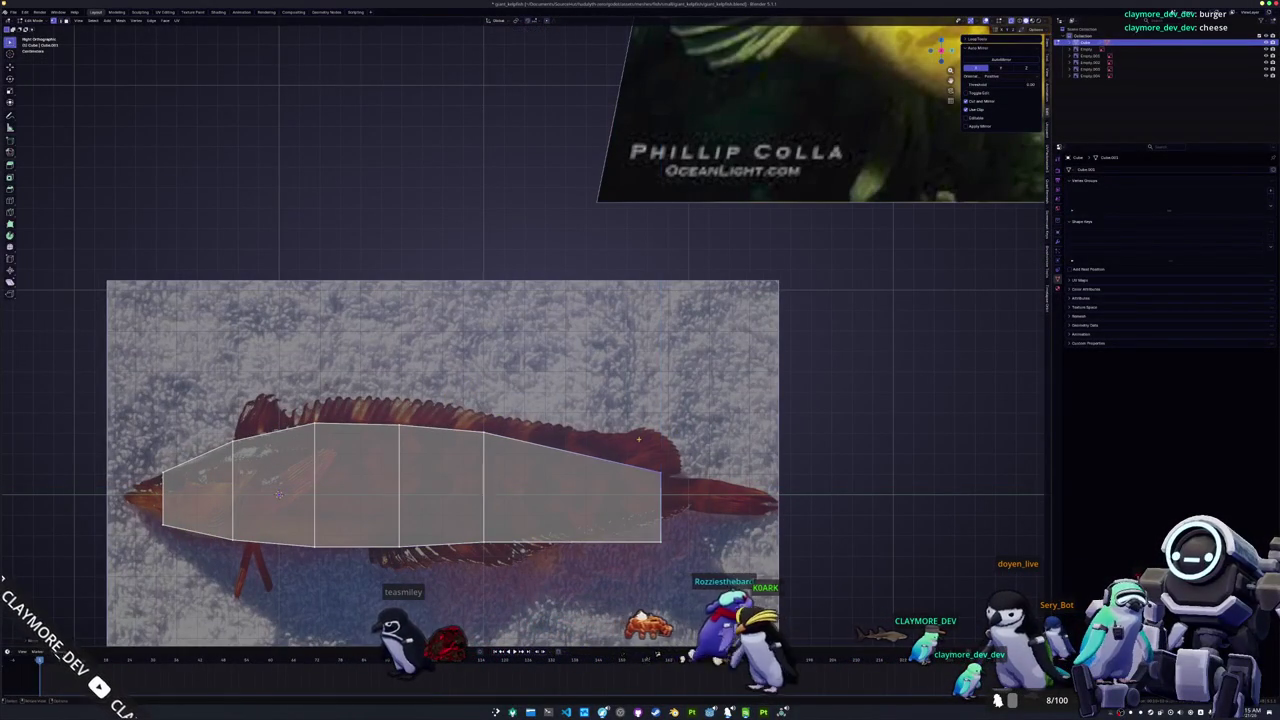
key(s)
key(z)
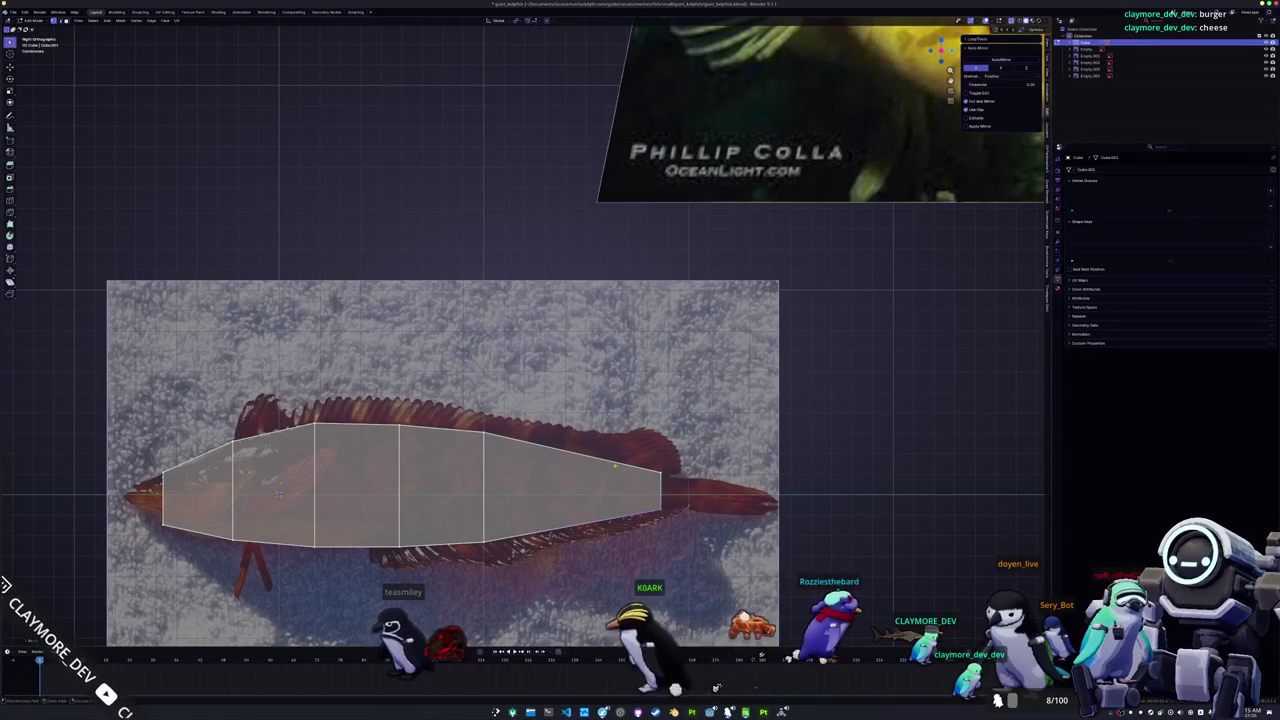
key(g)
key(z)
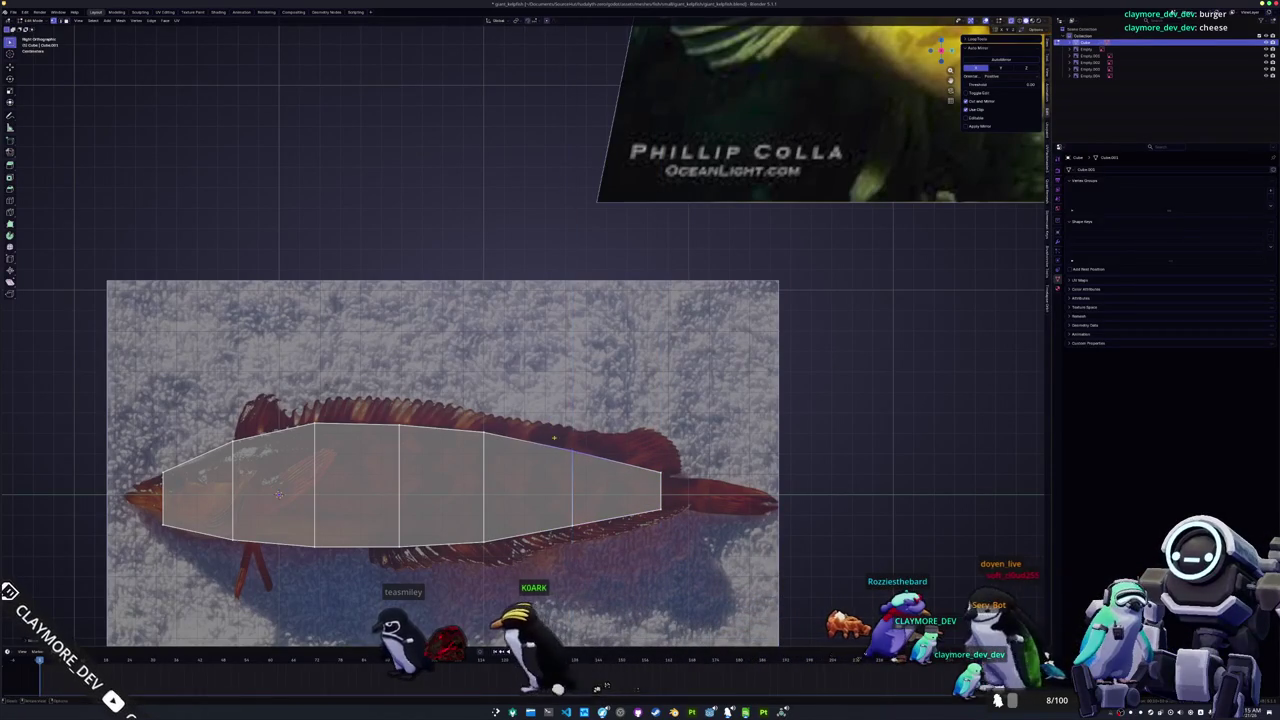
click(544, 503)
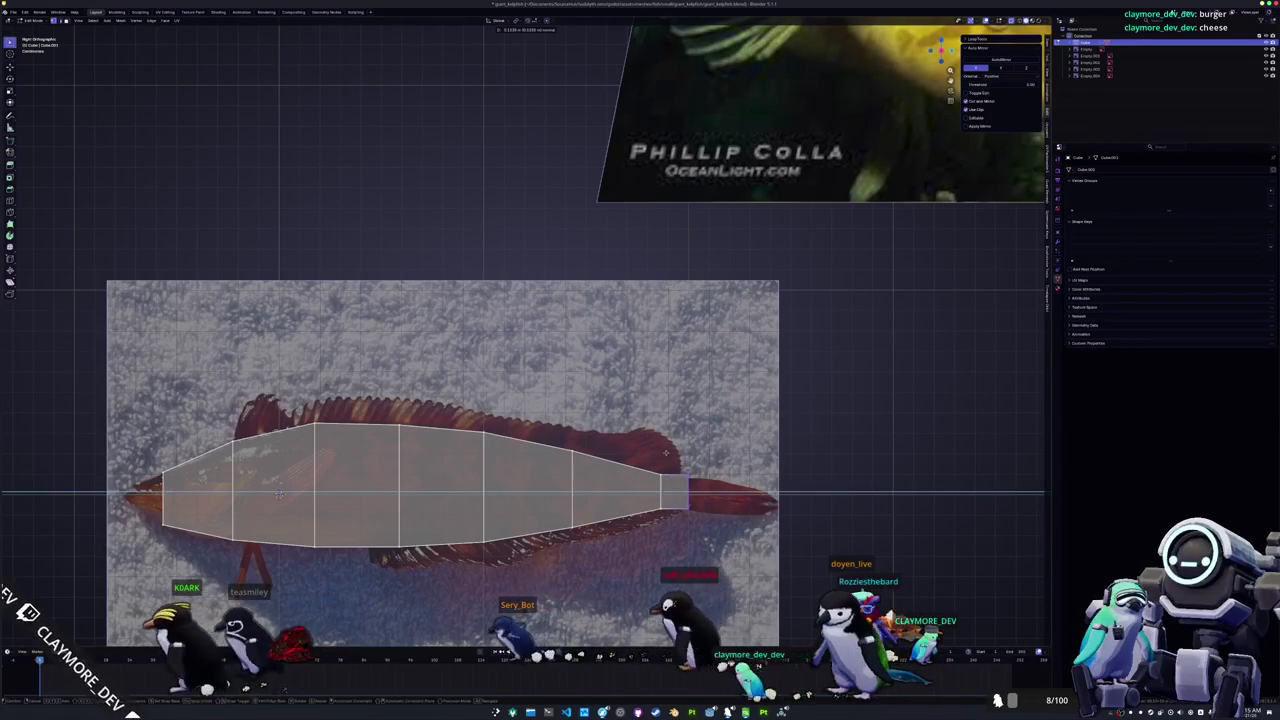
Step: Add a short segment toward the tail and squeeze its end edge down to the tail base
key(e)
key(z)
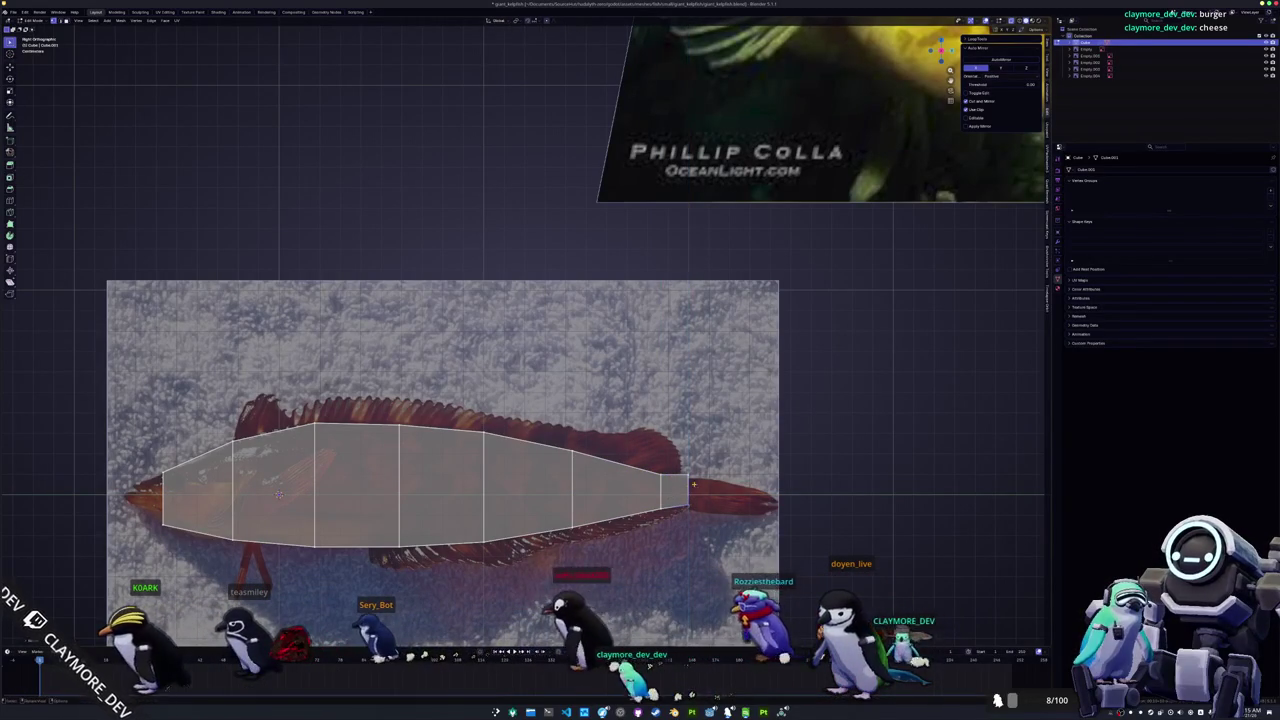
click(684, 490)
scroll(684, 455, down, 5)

+--

> **HOW TO COMPLETE THIS TASK**: When a line in the material above includes "down", report that line by copying it.

> **FINAL ANSWER**:
Step: Add a short segment toward the tail and squeeze its end edge down to the tail base
scroll(684, 455, down, 5)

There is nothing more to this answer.